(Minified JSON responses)
══════════

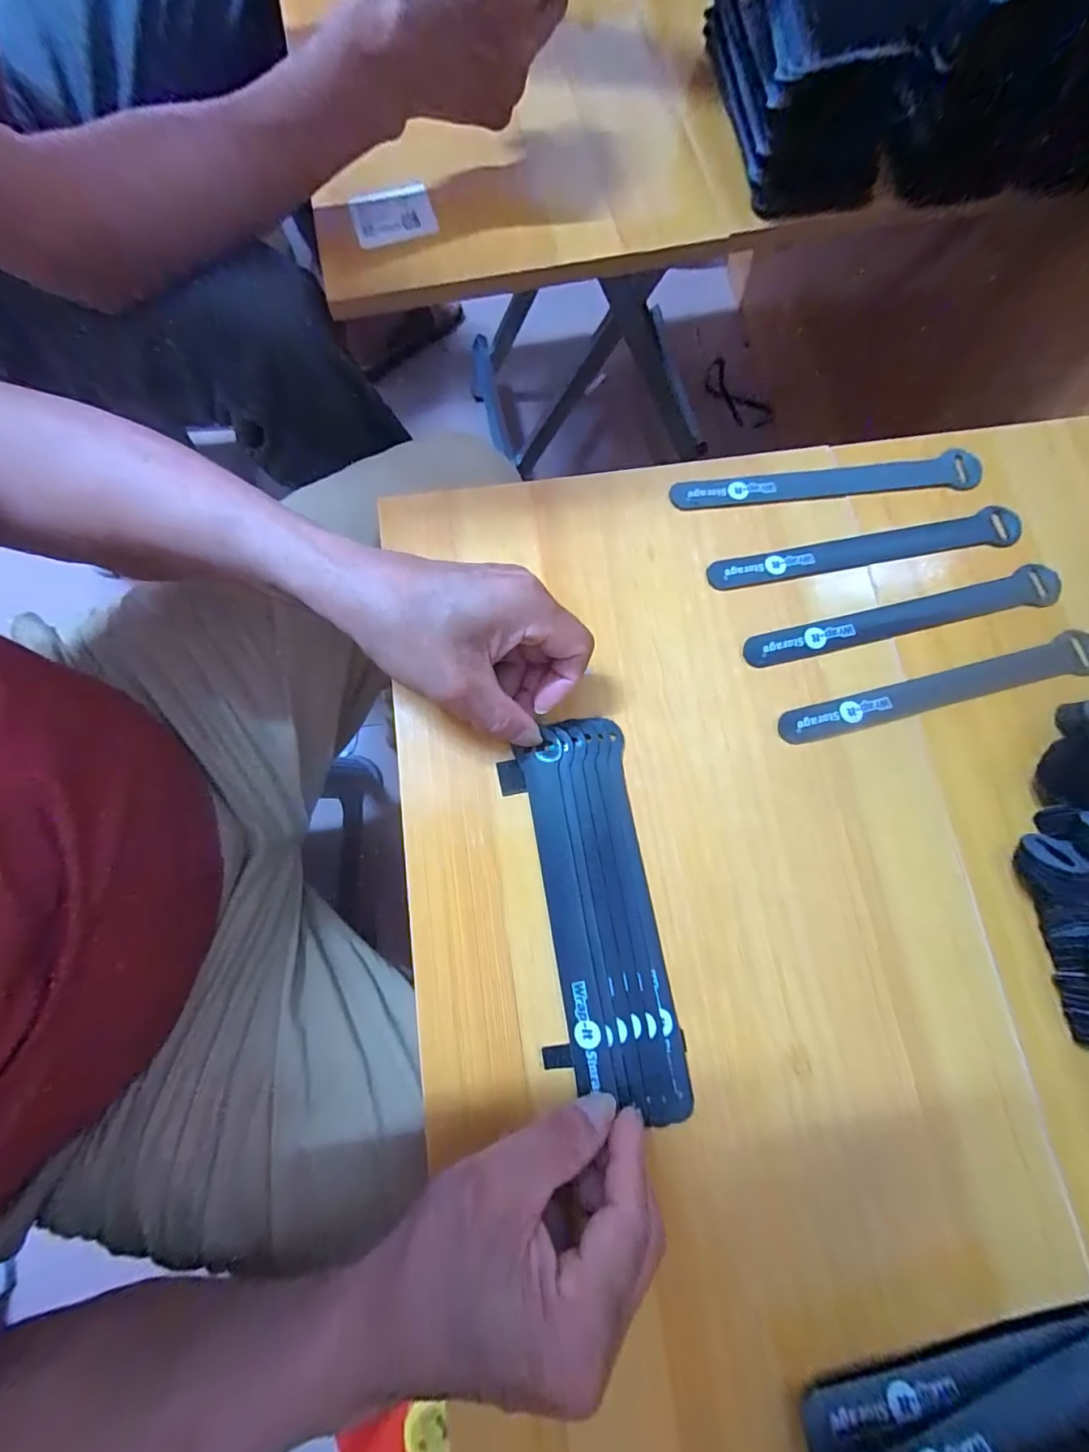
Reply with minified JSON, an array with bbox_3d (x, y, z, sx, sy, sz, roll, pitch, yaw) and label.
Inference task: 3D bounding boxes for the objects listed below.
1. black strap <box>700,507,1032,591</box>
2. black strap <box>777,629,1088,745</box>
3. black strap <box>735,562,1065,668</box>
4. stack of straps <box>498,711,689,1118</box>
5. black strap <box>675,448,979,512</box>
[{"bbox_3d":[0.200,-0.110,0.318,0.198,0.005,0.023,-9,76,-2],"label":"black strap"},{"bbox_3d":[0.233,-0.022,0.296,0.199,0.004,0.023,-15,77,-3],"label":"black strap"},{"bbox_3d":[0.219,-0.066,0.306,0.199,0.004,0.023,-13,76,-3],"label":"black strap"},{"bbox_3d":[0.025,0.096,0.267,0.067,0.010,0.195,-11,76,-2],"label":"stack of straps"},{"bbox_3d":[0.181,-0.155,0.327,0.198,0.005,0.023,-7,76,-1],"label":"black strap"}]

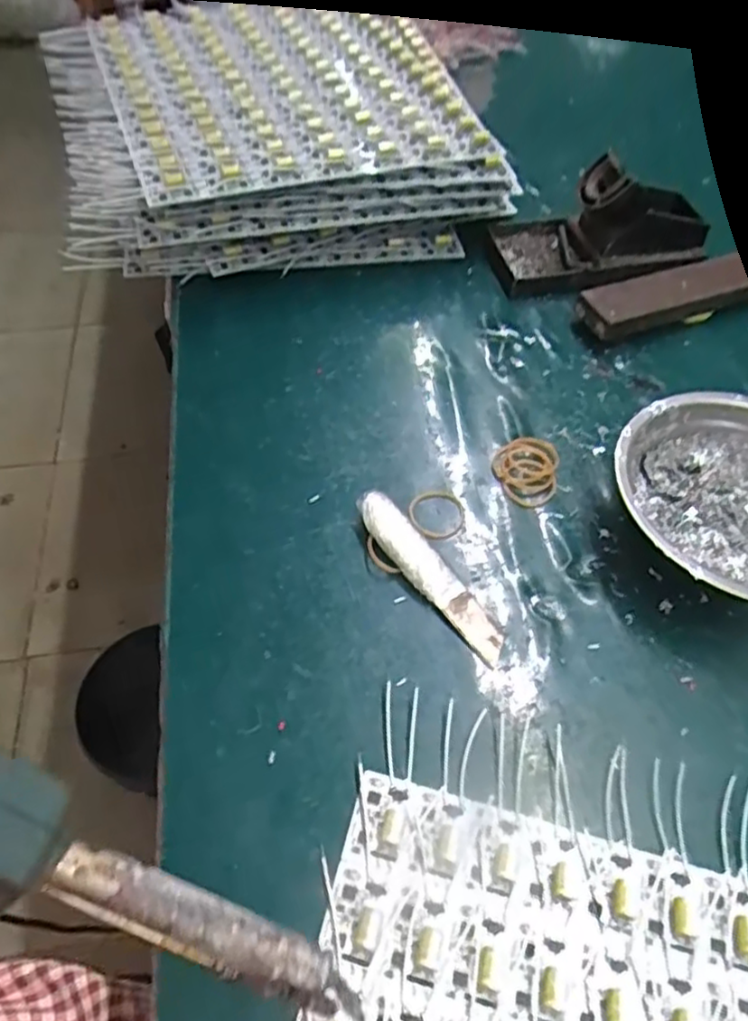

══════════

### Assignment
Copy every line exactly, from the opening line of the entries down to the line holding "4. stack of", and keep the pictures out.

### Result below
Reply with minified JSON, an array with bbox_3d (x, y, z, sx, sy, sz, roll, pitch, yaw) and label.
Inference task: 3D bounding boxes for the objects listed below.
1. black strap <box>700,507,1032,591</box>
2. black strap <box>777,629,1088,745</box>
3. black strap <box>735,562,1065,668</box>
4. stack of straps <box>498,711,689,1118</box>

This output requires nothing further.